Global trade in health data is not something new. Adam Tanner, Associate at the Institute for Quantitative Social Science of Harvard University and author to two books on personal data and privacy, including Our Bodies, Our Data: How Companies Make Billions Selling Our Medical Records published in 2017 wrote, back in 1956, one of the leading medical advertising agencies in New York deployed a staff to West Germany to survey the pharmaceutical market and the types of drugs that sold well.
These insights were put together into reports that were exceptionally popular among drug companies. As a result, the agency quickly expanded its data-mining business to other parts of the world and became the “heart of a for-profit global trade in anonymized patient data”. The $20 billion company still stands strong today; under the name IQVIA, after it merges with Quintiles, a clinical research company back in 2016.

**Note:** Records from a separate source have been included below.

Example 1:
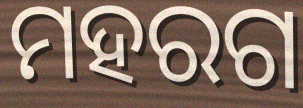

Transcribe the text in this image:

ମହରଗ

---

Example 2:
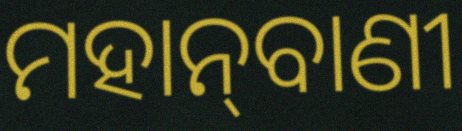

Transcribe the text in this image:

ମହାନ୍‌ବାଣୀ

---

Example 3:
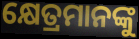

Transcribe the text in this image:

କ୍ଷେତ୍ରମାନଙ୍କୁ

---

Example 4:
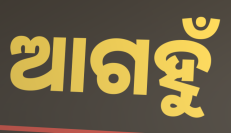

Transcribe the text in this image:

ଆଗହୁଁ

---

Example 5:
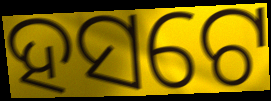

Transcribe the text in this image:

ହସଟେ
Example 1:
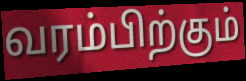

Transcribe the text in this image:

வரம்பிற்கும்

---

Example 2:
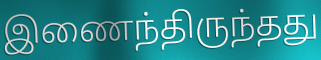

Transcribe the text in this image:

இணைந்திருந்தது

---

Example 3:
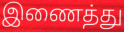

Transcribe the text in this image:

இணைத்து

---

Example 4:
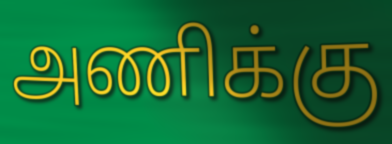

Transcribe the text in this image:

அணிக்கு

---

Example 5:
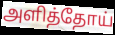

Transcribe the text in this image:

அளித்தோய்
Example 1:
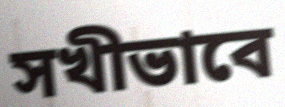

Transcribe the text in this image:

সখীভাবে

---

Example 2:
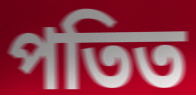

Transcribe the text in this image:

পতিত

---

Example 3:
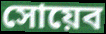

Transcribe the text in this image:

সোয়েব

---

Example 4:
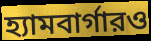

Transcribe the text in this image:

হ্যামবার্গারও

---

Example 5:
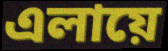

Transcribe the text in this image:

এলায়ে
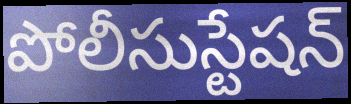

A trade concerning patients but keeps them in the dark
Primarily, the company collates and processes medical records, prescriptions, insurance claims, lab test results and so on from over half a billion patient records worldwide. In the US, such business is not illegal as there are no defined rules to say who – physicians, hospitals, patients – have the explicit rights to medical records.
The Health Insurance Portability and Accountability Act (HIPAA) prevents the disclosures of individually identifiable health information. So, if one cannot identify a person via given health information, those data are not subject to all of the HIPAA’s requirements (i.e., HIPAA exception). However, de-identification is a complicated process of going beyond the removal of one’s name. As technology advances, we can’t omit the possibility of re-identifying an individual.
AIMed reported earlier, last June, a class-action was filed in the District Court for the Northern District of Illinois against The University of Chicago Medical Center as well as Google, accusing them of the information used in a collaboration are at risks of being re-identified. Nevertheless, many still regards data mining or trading of health information as a path leading to new discoveries and cures. Besides, the fractured nature of the American health system has somewhat facilitated or complicated the nature of these issues too.
Mayo Clinic is accused of becoming a recent participant of this secret global trade. The medical institution has given green light to 16 companies over the past two years to have access to their patient data via licensing deals. Mayo Clinic says it’s embracing artificial intelligence (AI); believing in its potential to metamorphose the way medicine and care are being delivered. So, data is inescapable. Moreover, the institution does not sell data but partner and invest in companies to co-develop new products.
Innovation or exploitation?
In most cases, patients are unaware of these deals. They also do not have a say in withdrawing their participation. Surely, Mayo Clinic is not alone. Many other medical and healthcare entities are also struggling to balance among data privacy, data rights and innovation. This is what happened when technology is moving ahead of regulations.
According to Professor Kayte Spector-Bagdady, Lawyer and Bioethicist at the University of Michigan Medical School, patients are afraid that their healthcare data are used in combination of other data obtained from smartphones and social media platforms to identify them. These are known as “shadow health records” or collection of health data outside of the health system to paint a clear picture of one’s health. Patients are also worried that their health data will lead to some financial gains or scientific advancement that they will never know, like the case of Henrietta Lacks.
Spector-Bagdady and her team had suggested a new ethical framework for the use of patient data in academic centers; one which forbids sharing of data with third parties. This means if the framework is adopted more widely, the development of AI and related technology that are dependent on data, will be affected in the long run. On the other hand, Mayo Clinic is exploring the use of federated learning, a machine learning technique whereby an algorithm is being trained across various decentralized entities holding onto their respective sets of data without the need to share any information.
Still, as our take towards privacy – what’s considered as acceptable and what’s not – continues to change, it’s challenging to tell whether some of these measures will be adequate in the years to come.